Application of Layer Relevance Propagation analysis on acoustic environment classification.

Feature extraction

Spectrogram is a standard sound visualization tool, showing the distribution of energy in both time and frequency.


Spectrogram with the Mel Scale as its y axis, Mel Scale is constructed such that sounds of equal distance from each other on the Mel Scale, also “sound” to humans as they are equal in distance from one another.

Mel-Spectrogram example

Constant-Q spectrogram

Spectrogram of the constant-q transform, it has geometrically spaced center frequencies, it also increases time resolution towards higher frequencies, as the human auditory system.

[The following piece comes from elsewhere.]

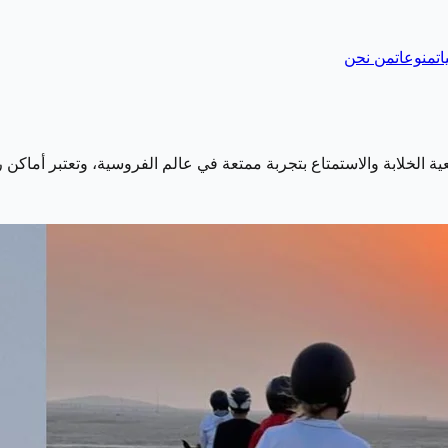
ات
منوعات
من نحن
الخلابة والاستمتاع بتجربة ممتعة في عالم الفروسية، وتعتبر أماك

Constant-Q-Spectrogram example

Model training

Model trained on the following net:

  Layer (type)                 Output Shape              Param #
  conv2d_1 (Conv2D)            (None, 62, 62, 32)        896
  conv2d_2 (Conv2D)            (None, 60, 60, 64)        18496
  max_pooling2d_1 (MaxPooling2 (None, 30, 30, 64)        0
  dropout_1 (Dropout)          (None, 30, 30, 64)        0
  conv2d_3 (Conv2D)            (None, 28, 28, 64)        36928
  conv2d_4 (Conv2D)            (None, 26, 26, 64)        36928
  max_pooling2d_2 (MaxPooling2 (None, 13, 13, 64)        0
  dropout_2 (Dropout)          (None, 13, 13, 64)        0
  conv2d_5 (Conv2D)            (None, 11, 11, 128)       73856
  conv2d_6 (Conv2D)            (None, 9, 9, 128)         147584
  max_pooling2d_3 (MaxPooling2 (None, 5, 5, 128)         0
  dropout_3 (Dropout)          (None, 5, 5, 128)         0
  flatten_1 (Flatten)          (None, 3200)              0
  dense_512 (Dense)            (None, 512)               1638912
  dropout_4 (Dropout)          (None, 512)               0
  dense_out (Dense)            (None, 10)                5130
  Total params: 1,958,730
  Trainable params: 1,958,730
  Non-trainable params: 0

Layer relevance propagation



How to use

  1. Clone the repository
  2. cd Audio-LRP
  3. docker build -t lrp-pytf .
  4. docker run -it --rm lrp-pytf
  5. Once inside the new shell, run the scripts
  6. To tranfer the data generated by the scripts, open a new terminal window
docker ps



docker cp <CONTAINER-ID>:./src/. ./dst


We are working with the UrbanSound8k dataset. The dataset has been pre-processed to make it uniform in duration and sampling frequency.

In this folder the feature extraction process has already been done, you can find the extracted mel-spectrogram inside urban/train, the feature are than reorganized into specific folders for the analysis part.